**Task to carry out:**
Retype the listing exactly; omit pictures.

• • • • • • •

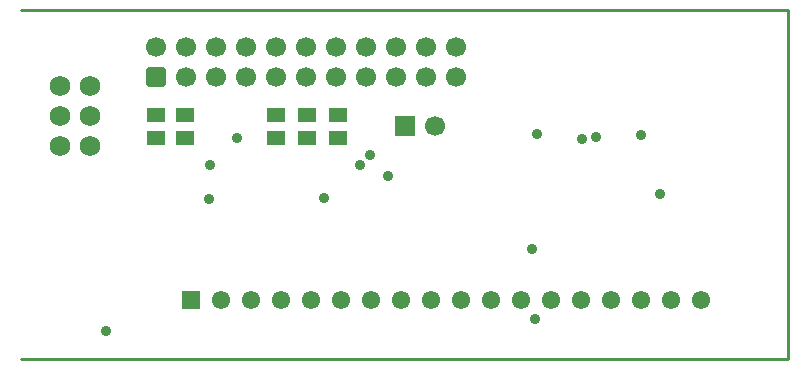
<source format=gts>
G04 Layer_Color=8388736*
%FSLAX42Y42*%
%MOMM*%
G71*
G01*
G75*
%ADD13C,0.25*%
%ADD32R,1.60X1.22*%
G04:AMPARAMS|DCode=33|XSize=1.7mm|YSize=1.7mm|CornerRadius=0.33mm|HoleSize=0mm|Usage=FLASHONLY|Rotation=0.000|XOffset=0mm|YOffset=0mm|HoleType=Round|Shape=RoundedRectangle|*
%AMROUNDEDRECTD33*
21,1,1.70,1.05,0,0,0.0*
21,1,1.05,1.70,0,0,0.0*
1,1,0.65,0.53,-0.53*
1,1,0.65,-0.53,-0.53*
1,1,0.65,-0.53,0.53*
1,1,0.65,0.53,0.53*
%
%ADD33ROUNDEDRECTD33*%
%ADD34C,1.70*%
%ADD35R,1.70X1.70*%
%ADD36C,1.55*%
%ADD37R,1.55X1.55*%
%ADD38C,1.73*%
%ADD39C,0.91*%
D13*
X3000Y5952D02*
X9486D01*
X3000Y3000D02*
X9498D01*
Y2999D02*
Y5952D01*
D32*
X5682Y4870D02*
D03*
Y5060D02*
D03*
X5420D02*
D03*
Y4870D02*
D03*
X5165Y5060D02*
D03*
Y4870D02*
D03*
X4392Y4869D02*
D03*
Y5060D02*
D03*
X4142Y4869D02*
D03*
Y5060D02*
D03*
D33*
X4144Y5385D02*
D03*
D34*
X5415D02*
D03*
X4399D02*
D03*
X5669D02*
D03*
X4653D02*
D03*
X5922D02*
D03*
X4906D02*
D03*
X6176D02*
D03*
X5160D02*
D03*
X6431D02*
D03*
X6685D02*
D03*
Y5639D02*
D03*
X6431D02*
D03*
X5160D02*
D03*
X6176D02*
D03*
X4906D02*
D03*
X5922D02*
D03*
X4653D02*
D03*
X5669D02*
D03*
X4399D02*
D03*
X5415D02*
D03*
X4144D02*
D03*
X6509Y4967D02*
D03*
D35*
X6255D02*
D03*
D36*
X8763Y3492D02*
D03*
X8509D02*
D03*
X8255D02*
D03*
X8001D02*
D03*
X7747D02*
D03*
X7493D02*
D03*
X7239D02*
D03*
X6985D02*
D03*
X6731D02*
D03*
X5969D02*
D03*
X5715D02*
D03*
X5207D02*
D03*
X5461D02*
D03*
X4699D02*
D03*
X4953D02*
D03*
X5969D02*
D03*
X6223D02*
D03*
X6477D02*
D03*
D37*
X4445D02*
D03*
D38*
X3333Y4799D02*
D03*
Y5308D02*
D03*
Y5053D02*
D03*
X3588Y4799D02*
D03*
Y5308D02*
D03*
Y5053D02*
D03*
D39*
X7753Y4862D02*
D03*
X3720Y3233D02*
D03*
X5875Y4640D02*
D03*
X5960Y4728D02*
D03*
X5565Y4362D02*
D03*
X4830Y4870D02*
D03*
X4597Y4355D02*
D03*
X4600Y4635D02*
D03*
X7357Y3338D02*
D03*
X7331Y3931D02*
D03*
X8251Y4891D02*
D03*
X7370Y4900D02*
D03*
X7874Y4876D02*
D03*
X8410Y4392D02*
D03*
X6112Y4547D02*
D03*
M02*

</source>
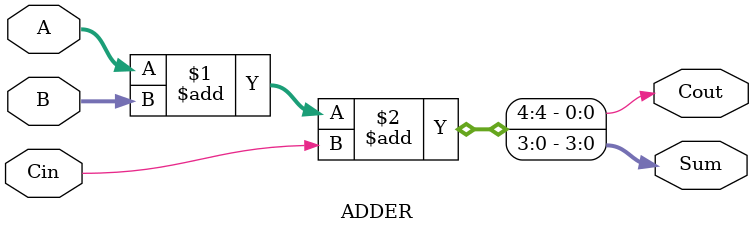
<source format=v>
module ADDER (
    input  [3:0] A,   // First 4-bit operand
    input  [3:0] B,   // Second 4-bit operand
    input        Cin, // Carry-in
    output [3:0] Sum, // 4-bit Sum output
    output       Cout // Carry-out
);

    assign {Cout, Sum} = A + B + Cin; // Perform 4-bit addition

endmodule


</source>
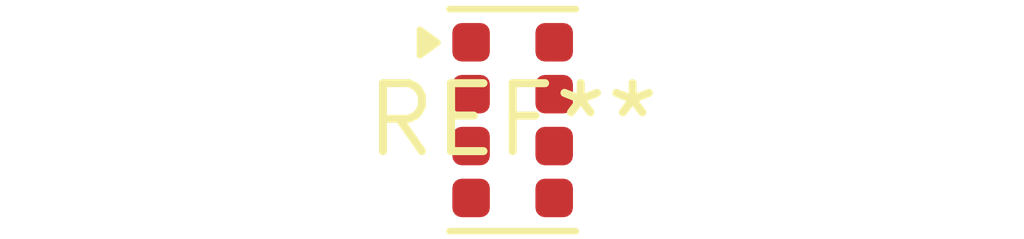
<source format=kicad_pcb>
(kicad_pcb (version 20240108) (generator pcbnew)

  (general
    (thickness 1.6)
  )

  (paper "A4")
  (layers
    (0 "F.Cu" signal)
    (31 "B.Cu" signal)
    (32 "B.Adhes" user "B.Adhesive")
    (33 "F.Adhes" user "F.Adhesive")
    (34 "B.Paste" user)
    (35 "F.Paste" user)
    (36 "B.SilkS" user "B.Silkscreen")
    (37 "F.SilkS" user "F.Silkscreen")
    (38 "B.Mask" user)
    (39 "F.Mask" user)
    (40 "Dwgs.User" user "User.Drawings")
    (41 "Cmts.User" user "User.Comments")
    (42 "Eco1.User" user "User.Eco1")
    (43 "Eco2.User" user "User.Eco2")
    (44 "Edge.Cuts" user)
    (45 "Margin" user)
    (46 "B.CrtYd" user "B.Courtyard")
    (47 "F.CrtYd" user "F.Courtyard")
    (48 "B.Fab" user)
    (49 "F.Fab" user)
    (50 "User.1" user)
    (51 "User.2" user)
    (52 "User.3" user)
    (53 "User.4" user)
    (54 "User.5" user)
    (55 "User.6" user)
    (56 "User.7" user)
    (57 "User.8" user)
    (58 "User.9" user)
  )

  (setup
    (pad_to_mask_clearance 0)
    (pcbplotparams
      (layerselection 0x00010fc_ffffffff)
      (plot_on_all_layers_selection 0x0000000_00000000)
      (disableapertmacros false)
      (usegerberextensions false)
      (usegerberattributes false)
      (usegerberadvancedattributes false)
      (creategerberjobfile false)
      (dashed_line_dash_ratio 12.000000)
      (dashed_line_gap_ratio 3.000000)
      (svgprecision 4)
      (plotframeref false)
      (viasonmask false)
      (mode 1)
      (useauxorigin false)
      (hpglpennumber 1)
      (hpglpenspeed 20)
      (hpglpendiameter 15.000000)
      (dxfpolygonmode false)
      (dxfimperialunits false)
      (dxfusepcbnewfont false)
      (psnegative false)
      (psa4output false)
      (plotreference false)
      (plotvalue false)
      (plotinvisibletext false)
      (sketchpadsonfab false)
      (subtractmaskfromsilk false)
      (outputformat 1)
      (mirror false)
      (drillshape 1)
      (scaleselection 1)
      (outputdirectory "")
    )
  )

  (net 0 "")

  (footprint "Rohm_RPR-0521RS" (layer "F.Cu") (at 0 0))

)

</source>
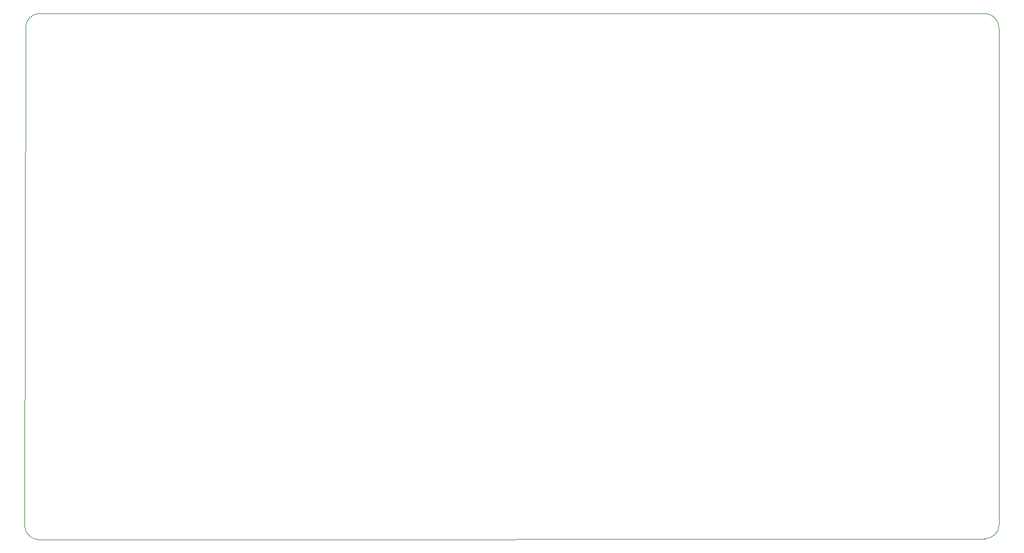
<source format=gbr>
%TF.GenerationSoftware,KiCad,Pcbnew,9.0.4*%
%TF.CreationDate,2026-01-15T21:37:35+03:30*%
%TF.ProjectId,Motor_Health_Monitoring_PCB,4d6f746f-725f-4486-9561-6c74685f4d6f,rev?*%
%TF.SameCoordinates,Original*%
%TF.FileFunction,Profile,NP*%
%FSLAX46Y46*%
G04 Gerber Fmt 4.6, Leading zero omitted, Abs format (unit mm)*
G04 Created by KiCad (PCBNEW 9.0.4) date 2026-01-15 21:37:35*
%MOMM*%
%LPD*%
G01*
G04 APERTURE LIST*
%TA.AperFunction,Profile*%
%ADD10C,0.050000*%
%TD*%
G04 APERTURE END LIST*
D10*
X72977500Y-58580000D02*
X204023187Y-58609899D01*
X206049928Y-129550000D02*
G75*
G02*
X204051687Y-131548228I-1998228J0D01*
G01*
X70820725Y-129674500D02*
X70967500Y-60590000D01*
X206003288Y-60590000D02*
X206051712Y-129550000D01*
X204023187Y-58609899D02*
G75*
G02*
X206003301Y-60590000I13J-1980101D01*
G01*
X72820750Y-131674525D02*
G75*
G02*
X70820775Y-129674500I50J2000025D01*
G01*
X70967500Y-60590000D02*
G75*
G02*
X72977500Y-58580000I2010000J0D01*
G01*
X204051687Y-131548241D02*
X72820750Y-131674525D01*
M02*

</source>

• • • • • • •

**Exercise answer:**
<source format=gts>
G04 Layer_Color=8388736*
%FSLAX42Y42*%
%MOMM*%
G71*
G01*
G75*
%ADD13C,0.25*%
%ADD32R,1.60X1.22*%
G04:AMPARAMS|DCode=33|XSize=1.7mm|YSize=1.7mm|CornerRadius=0.33mm|HoleSize=0mm|Usage=FLASHONLY|Rotation=0.000|XOffset=0mm|YOffset=0mm|HoleType=Round|Shape=RoundedRectangle|*
%AMROUNDEDRECTD33*
21,1,1.70,1.05,0,0,0.0*
21,1,1.05,1.70,0,0,0.0*
1,1,0.65,0.53,-0.53*
1,1,0.65,-0.53,-0.53*
1,1,0.65,-0.53,0.53*
1,1,0.65,0.53,0.53*
%
%ADD33ROUNDEDRECTD33*%
%ADD34C,1.70*%
%ADD35R,1.70X1.70*%
%ADD36C,1.55*%
%ADD37R,1.55X1.55*%
%ADD38C,1.73*%
%ADD39C,0.91*%
D13*
X3000Y5952D02*
X9486D01*
X3000Y3000D02*
X9498D01*
Y2999D02*
Y5952D01*
D32*
X5682Y4870D02*
D03*
Y5060D02*
D03*
X5420D02*
D03*
Y4870D02*
D03*
X5165Y5060D02*
D03*
Y4870D02*
D03*
X4392Y4869D02*
D03*
Y5060D02*
D03*
X4142Y4869D02*
D03*
Y5060D02*
D03*
D33*
X4144Y5385D02*
D03*
D34*
X5415D02*
D03*
X4399D02*
D03*
X5669D02*
D03*
X4653D02*
D03*
X5922D02*
D03*
X4906D02*
D03*
X6176D02*
D03*
X5160D02*
D03*
X6431D02*
D03*
X6685D02*
D03*
Y5639D02*
D03*
X6431D02*
D03*
X5160D02*
D03*
X6176D02*
D03*
X4906D02*
D03*
X5922D02*
D03*
X4653D02*
D03*
X5669D02*
D03*
X4399D02*
D03*
X5415D02*
D03*
X4144D02*
D03*
X6509Y4967D02*
D03*
D35*
X6255D02*
D03*
D36*
X8763Y3492D02*
D03*
X8509D02*
D03*
X8255D02*
D03*
X8001D02*
D03*
X7747D02*
D03*
X7493D02*
D03*
X7239D02*
D03*
X6985D02*
D03*
X6731D02*
D03*
X5969D02*
D03*
X5715D02*
D03*
X5207D02*
D03*
X5461D02*
D03*
X4699D02*
D03*
X4953D02*
D03*
X5969D02*
D03*
X6223D02*
D03*
X6477D02*
D03*
D37*
X4445D02*
D03*
D38*
X3333Y4799D02*
D03*
Y5308D02*
D03*
Y5053D02*
D03*
X3588Y4799D02*
D03*
Y5308D02*
D03*
Y5053D02*
D03*
D39*
X7753Y4862D02*
D03*
X3720Y3233D02*
D03*
X5875Y4640D02*
D03*
X5960Y4728D02*
D03*
X5565Y4362D02*
D03*
X4830Y4870D02*
D03*
X4597Y4355D02*
D03*
X4600Y4635D02*
D03*
X7357Y3338D02*
D03*
X7331Y3931D02*
D03*
X8251Y4891D02*
D03*
X7370Y4900D02*
D03*
X7874Y4876D02*
D03*
X8410Y4392D02*
D03*
X6112Y4547D02*
D03*
M02*

</source>
<source format=v>
module ADDER (
    input  [3:0] A,   // First 4-bit operand
    input  [3:0] B,   // Second 4-bit operand
    input        Cin, // Carry-in
    output [3:0] Sum, // 4-bit Sum output
    output       Cout // Carry-out
);

    assign {Cout, Sum} = A + B + Cin; // Perform 4-bit addition

endmodule


</source>
<source format=kicad_pcb>
(kicad_pcb (version 20240108) (generator pcbnew)

  (general
    (thickness 1.6)
  )

  (paper "A4")
  (layers
    (0 "F.Cu" signal)
    (31 "B.Cu" signal)
    (32 "B.Adhes" user "B.Adhesive")
    (33 "F.Adhes" user "F.Adhesive")
    (34 "B.Paste" user)
    (35 "F.Paste" user)
    (36 "B.SilkS" user "B.Silkscreen")
    (37 "F.SilkS" user "F.Silkscreen")
    (38 "B.Mask" user)
    (39 "F.Mask" user)
    (40 "Dwgs.User" user "User.Drawings")
    (41 "Cmts.User" user "User.Comments")
    (42 "Eco1.User" user "User.Eco1")
    (43 "Eco2.User" user "User.Eco2")
    (44 "Edge.Cuts" user)
    (45 "Margin" user)
    (46 "B.CrtYd" user "B.Courtyard")
    (47 "F.CrtYd" user "F.Courtyard")
    (48 "B.Fab" user)
    (49 "F.Fab" user)
    (50 "User.1" user)
    (51 "User.2" user)
    (52 "User.3" user)
    (53 "User.4" user)
    (54 "User.5" user)
    (55 "User.6" user)
    (56 "User.7" user)
    (57 "User.8" user)
    (58 "User.9" user)
  )

  (setup
    (pad_to_mask_clearance 0)
    (pcbplotparams
      (layerselection 0x00010fc_ffffffff)
      (plot_on_all_layers_selection 0x0000000_00000000)
      (disableapertmacros false)
      (usegerberextensions false)
      (usegerberattributes false)
      (usegerberadvancedattributes false)
      (creategerberjobfile false)
      (dashed_line_dash_ratio 12.000000)
      (dashed_line_gap_ratio 3.000000)
      (svgprecision 4)
      (plotframeref false)
      (viasonmask false)
      (mode 1)
      (useauxorigin false)
      (hpglpennumber 1)
      (hpglpenspeed 20)
      (hpglpendiameter 15.000000)
      (dxfpolygonmode false)
      (dxfimperialunits false)
      (dxfusepcbnewfont false)
      (psnegative false)
      (psa4output false)
      (plotreference false)
      (plotvalue false)
      (plotinvisibletext false)
      (sketchpadsonfab false)
      (subtractmaskfromsilk false)
      (outputformat 1)
      (mirror false)
      (drillshape 1)
      (scaleselection 1)
      (outputdirectory "")
    )
  )

  (net 0 "")

  (footprint "Rohm_RPR-0521RS" (layer "F.Cu") (at 0 0))

)

</source>
<source format=gbr>
%TF.GenerationSoftware,KiCad,Pcbnew,9.0.4*%
%TF.CreationDate,2026-01-15T21:37:35+03:30*%
%TF.ProjectId,Motor_Health_Monitoring_PCB,4d6f746f-725f-4486-9561-6c74685f4d6f,rev?*%
%TF.SameCoordinates,Original*%
%TF.FileFunction,Profile,NP*%
%FSLAX46Y46*%
G04 Gerber Fmt 4.6, Leading zero omitted, Abs format (unit mm)*
G04 Created by KiCad (PCBNEW 9.0.4) date 2026-01-15 21:37:35*
%MOMM*%
%LPD*%
G01*
G04 APERTURE LIST*
%TA.AperFunction,Profile*%
%ADD10C,0.050000*%
%TD*%
G04 APERTURE END LIST*
D10*
X72977500Y-58580000D02*
X204023187Y-58609899D01*
X206049928Y-129550000D02*
G75*
G02*
X204051687Y-131548228I-1998228J0D01*
G01*
X70820725Y-129674500D02*
X70967500Y-60590000D01*
X206003288Y-60590000D02*
X206051712Y-129550000D01*
X204023187Y-58609899D02*
G75*
G02*
X206003301Y-60590000I13J-1980101D01*
G01*
X72820750Y-131674525D02*
G75*
G02*
X70820775Y-129674500I50J2000025D01*
G01*
X70967500Y-60590000D02*
G75*
G02*
X72977500Y-58580000I2010000J0D01*
G01*
X204051687Y-131548241D02*
X72820750Y-131674525D01*
M02*

</source>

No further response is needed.